Data for review:
● ● ● ● ●
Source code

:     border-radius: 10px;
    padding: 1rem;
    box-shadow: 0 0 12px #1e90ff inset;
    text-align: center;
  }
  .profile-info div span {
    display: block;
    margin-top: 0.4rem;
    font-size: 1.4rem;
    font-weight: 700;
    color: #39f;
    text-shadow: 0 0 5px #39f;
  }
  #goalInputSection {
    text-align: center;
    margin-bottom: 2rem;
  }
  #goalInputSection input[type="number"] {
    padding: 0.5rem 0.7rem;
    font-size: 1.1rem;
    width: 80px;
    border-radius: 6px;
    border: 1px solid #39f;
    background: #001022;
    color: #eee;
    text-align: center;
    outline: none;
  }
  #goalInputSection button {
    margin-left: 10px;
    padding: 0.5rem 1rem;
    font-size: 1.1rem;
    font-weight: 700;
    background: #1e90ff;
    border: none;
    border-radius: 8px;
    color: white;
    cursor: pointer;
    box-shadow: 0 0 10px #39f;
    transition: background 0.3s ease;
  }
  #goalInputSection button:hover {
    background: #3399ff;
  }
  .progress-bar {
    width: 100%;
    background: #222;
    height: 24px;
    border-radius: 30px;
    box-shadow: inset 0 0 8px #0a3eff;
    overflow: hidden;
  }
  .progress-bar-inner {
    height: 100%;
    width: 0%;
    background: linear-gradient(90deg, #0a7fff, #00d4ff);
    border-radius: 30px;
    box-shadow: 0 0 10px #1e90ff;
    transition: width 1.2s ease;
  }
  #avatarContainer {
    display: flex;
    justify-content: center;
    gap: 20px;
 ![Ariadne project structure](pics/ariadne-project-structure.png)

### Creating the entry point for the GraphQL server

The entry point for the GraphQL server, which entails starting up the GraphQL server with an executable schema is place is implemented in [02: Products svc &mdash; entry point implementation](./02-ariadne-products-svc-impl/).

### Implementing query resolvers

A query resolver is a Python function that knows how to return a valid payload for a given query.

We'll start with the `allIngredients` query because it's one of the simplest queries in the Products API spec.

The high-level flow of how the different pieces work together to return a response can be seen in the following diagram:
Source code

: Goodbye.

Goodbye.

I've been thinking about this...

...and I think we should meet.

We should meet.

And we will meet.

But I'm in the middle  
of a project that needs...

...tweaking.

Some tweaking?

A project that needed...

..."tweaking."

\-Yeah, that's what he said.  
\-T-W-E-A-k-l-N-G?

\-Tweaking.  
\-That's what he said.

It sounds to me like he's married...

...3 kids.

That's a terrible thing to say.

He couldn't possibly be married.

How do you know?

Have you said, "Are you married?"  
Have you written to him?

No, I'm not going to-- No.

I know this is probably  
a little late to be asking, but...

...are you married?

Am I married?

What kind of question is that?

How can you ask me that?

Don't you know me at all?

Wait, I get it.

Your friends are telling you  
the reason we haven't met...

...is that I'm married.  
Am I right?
● ● ● ● ●
Required action: Within the listing above, give again exactly every line from the line with "box-shadow: 0 0 12px #1e90ff inset;" through the line with "A project that needed...", both included, and no other line.

Task answer:
    box-shadow: 0 0 12px #1e90ff inset;
    text-align: center;
  }
  .profile-info div span {
    display: block;
    margin-top: 0.4rem;
    font-size: 1.4rem;
    font-weight: 700;
    color: #39f;
    text-shadow: 0 0 5px #39f;
  }
  #goalInputSection {
    text-align: center;
    margin-bottom: 2rem;
  }
  #goalInputSection input[type="number"] {
    padding: 0.5rem 0.7rem;
    font-size: 1.1rem;
    width: 80px;
    border-radius: 6px;
    border: 1px solid #39f;
    background: #001022;
    color: #eee;
    text-align: center;
    outline: none;
  }
  #goalInputSection button {
    margin-left: 10px;
    padding: 0.5rem 1rem;
    font-size: 1.1rem;
    font-weight: 700;
    background: #1e90ff;
    border: none;
    border-radius: 8px;
    color: white;
    cursor: pointer;
    box-shadow: 0 0 10px #39f;
    transition: background 0.3s ease;
  }
  #goalInputSection button:hover {
    background: #3399ff;
  }
  .progress-bar {
    width: 100%;
    background: #222;
    height: 24px;
    border-radius: 30px;
    box-shadow: inset 0 0 8px #0a3eff;
    overflow: hidden;
  }
  .progress-bar-inner {
    height: 100%;
    width: 0%;
    background: linear-gradient(90deg, #0a7fff, #00d4ff);
    border-radius: 30px;
    box-shadow: 0 0 10px #1e90ff;
    transition: width 1.2s ease;
  }
  #avatarContainer {
    display: flex;
    justify-content: center;
    gap: 20px;
 ![Ariadne project structure](pics/ariadne-project-structure.png)

### Creating the entry point for the GraphQL server

The entry point for the GraphQL server, which entails starting up the GraphQL server with an executable schema is place is implemented in [02: Products svc &mdash; entry point implementation](./02-ariadne-products-svc-impl/).

### Implementing query resolvers

A query resolver is a Python function that knows how to return a valid payload for a given query.

We'll start with the `allIngredients` query because it's one of the simplest queries in the Products API spec.

The high-level flow of how the different pieces work together to return a response can be seen in the following diagram:
Source code

: Goodbye.

Goodbye.

I've been thinking about this...

...and I think we should meet.

We should meet.

And we will meet.

But I'm in the middle  
of a project that needs...

...tweaking.

Some tweaking?

A project that needed...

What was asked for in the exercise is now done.